• GOAL OF THE EXERCISE: Your task is to repeat the entries below exactly and to leave their images out.

Collected data entries
········

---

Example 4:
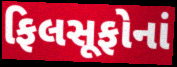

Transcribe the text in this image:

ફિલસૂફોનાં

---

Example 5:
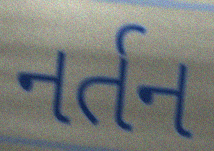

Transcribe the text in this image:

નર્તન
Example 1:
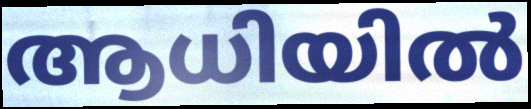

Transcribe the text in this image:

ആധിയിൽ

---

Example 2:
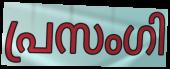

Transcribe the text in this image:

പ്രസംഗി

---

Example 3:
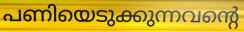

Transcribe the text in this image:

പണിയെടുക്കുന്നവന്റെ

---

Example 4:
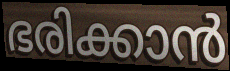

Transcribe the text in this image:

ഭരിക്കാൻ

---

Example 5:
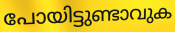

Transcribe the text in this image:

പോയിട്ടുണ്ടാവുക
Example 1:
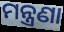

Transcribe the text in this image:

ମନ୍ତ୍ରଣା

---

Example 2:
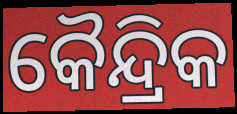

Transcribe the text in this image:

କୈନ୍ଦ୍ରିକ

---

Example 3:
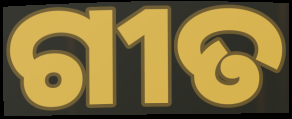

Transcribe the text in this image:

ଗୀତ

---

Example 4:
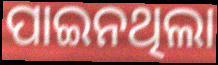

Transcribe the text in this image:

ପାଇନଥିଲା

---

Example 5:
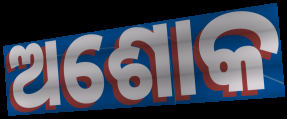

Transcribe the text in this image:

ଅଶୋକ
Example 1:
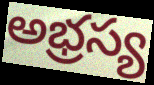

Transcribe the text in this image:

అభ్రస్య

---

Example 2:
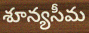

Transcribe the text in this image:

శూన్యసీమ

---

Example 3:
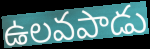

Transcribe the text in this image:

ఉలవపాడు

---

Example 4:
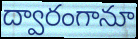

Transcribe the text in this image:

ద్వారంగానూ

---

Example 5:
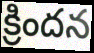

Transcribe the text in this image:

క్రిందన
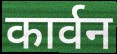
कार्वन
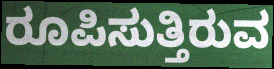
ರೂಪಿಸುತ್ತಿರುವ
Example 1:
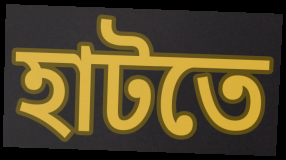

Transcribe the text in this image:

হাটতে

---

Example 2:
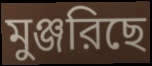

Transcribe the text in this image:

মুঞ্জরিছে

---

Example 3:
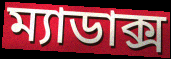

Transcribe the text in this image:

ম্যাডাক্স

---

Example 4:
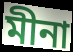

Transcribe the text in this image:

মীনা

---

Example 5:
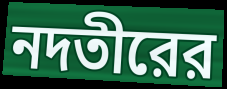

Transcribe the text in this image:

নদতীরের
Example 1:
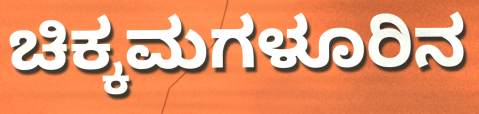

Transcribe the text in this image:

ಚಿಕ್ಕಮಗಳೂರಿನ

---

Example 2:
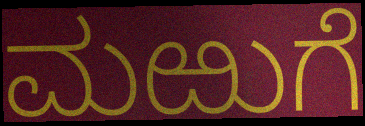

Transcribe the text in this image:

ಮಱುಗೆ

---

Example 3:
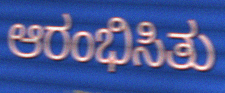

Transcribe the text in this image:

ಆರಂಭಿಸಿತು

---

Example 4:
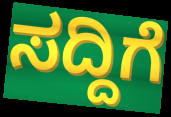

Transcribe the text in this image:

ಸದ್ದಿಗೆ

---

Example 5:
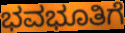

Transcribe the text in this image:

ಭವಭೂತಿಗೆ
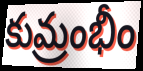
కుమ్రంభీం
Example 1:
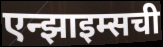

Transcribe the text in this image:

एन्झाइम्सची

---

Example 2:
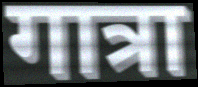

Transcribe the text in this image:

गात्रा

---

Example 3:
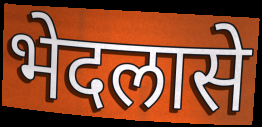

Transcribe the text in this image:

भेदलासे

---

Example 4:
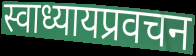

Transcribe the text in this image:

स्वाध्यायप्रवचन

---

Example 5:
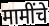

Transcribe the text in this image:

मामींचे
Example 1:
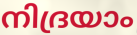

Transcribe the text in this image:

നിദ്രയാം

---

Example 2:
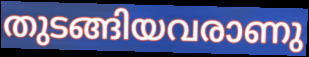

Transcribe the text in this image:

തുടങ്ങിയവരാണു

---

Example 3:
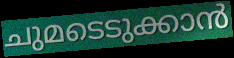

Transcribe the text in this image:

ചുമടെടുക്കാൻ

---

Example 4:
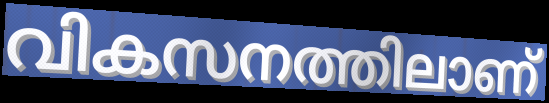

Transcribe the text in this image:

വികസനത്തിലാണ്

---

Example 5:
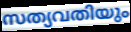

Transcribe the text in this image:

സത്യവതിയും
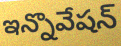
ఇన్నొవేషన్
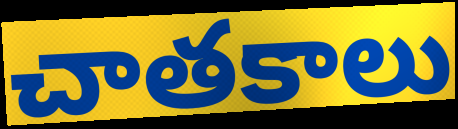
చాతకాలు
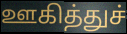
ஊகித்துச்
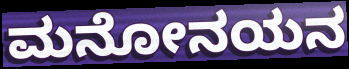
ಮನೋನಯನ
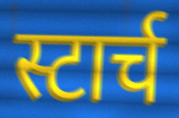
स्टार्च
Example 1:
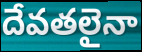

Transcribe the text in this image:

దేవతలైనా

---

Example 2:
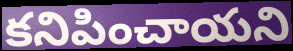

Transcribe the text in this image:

········

• RESULT OF THE TASK:
---

Example 4:

Transcribe the text in this image:

ફિલસૂફોનાં

---

Example 5:

Transcribe the text in this image:

નર્તન
Example 1:

Transcribe the text in this image:

ആധിയിൽ

---

Example 2:

Transcribe the text in this image:

പ്രസംഗി

---

Example 3:

Transcribe the text in this image:

പണിയെടുക്കുന്നവന്റെ

---

Example 4:

Transcribe the text in this image:

ഭരിക്കാൻ

---

Example 5:

Transcribe the text in this image:

പോയിട്ടുണ്ടാവുക
Example 1:

Transcribe the text in this image:

ମନ୍ତ୍ରଣା

---

Example 2:

Transcribe the text in this image:

କୈନ୍ଦ୍ରିକ

---

Example 3:

Transcribe the text in this image:

ଗୀତ

---

Example 4:

Transcribe the text in this image:

ପାଇନଥିଲା

---

Example 5:

Transcribe the text in this image:

ଅଶୋକ
Example 1:

Transcribe the text in this image:

అభ్రస్య

---

Example 2:

Transcribe the text in this image:

శూన్యసీమ

---

Example 3:

Transcribe the text in this image:

ఉలవపాడు

---

Example 4:

Transcribe the text in this image:

ద్వారంగానూ

---

Example 5:

Transcribe the text in this image:

క్రిందన
कार्वन
ರೂಪಿಸುತ್ತಿರುವ
Example 1:

Transcribe the text in this image:

হাটতে

---

Example 2:

Transcribe the text in this image:

মুঞ্জরিছে

---

Example 3:

Transcribe the text in this image:

ম্যাডাক্স

---

Example 4:

Transcribe the text in this image:

মীনা

---

Example 5:

Transcribe the text in this image:

নদতীরের
Example 1:

Transcribe the text in this image:

ಚಿಕ್ಕಮಗಳೂರಿನ

---

Example 2:

Transcribe the text in this image:

ಮಱುಗೆ

---

Example 3:

Transcribe the text in this image:

ಆರಂಭಿಸಿತು

---

Example 4:

Transcribe the text in this image:

ಸದ್ದಿಗೆ

---

Example 5:

Transcribe the text in this image:

ಭವಭೂತಿಗೆ
కుమ్రంభీం
Example 1:

Transcribe the text in this image:

एन्झाइम्सची

---

Example 2:

Transcribe the text in this image:

गात्रा

---

Example 3:

Transcribe the text in this image:

भेदलासे

---

Example 4:

Transcribe the text in this image:

स्वाध्यायप्रवचन

---

Example 5:

Transcribe the text in this image:

मामींचे
Example 1:

Transcribe the text in this image:

നിദ്രയാം

---

Example 2:

Transcribe the text in this image:

തുടങ്ങിയവരാണു

---

Example 3:

Transcribe the text in this image:

ചുമടെടുക്കാൻ

---

Example 4:

Transcribe the text in this image:

വികസനത്തിലാണ്

---

Example 5:

Transcribe the text in this image:

സത്യവതിയും
ఇన్నొవేషన్
చాతకాలు
ஊகித்துச்
ಮನೋನಯನ
स्टार्च
Example 1:

Transcribe the text in this image:

దేవతలైనా

---

Example 2:

Transcribe the text in this image:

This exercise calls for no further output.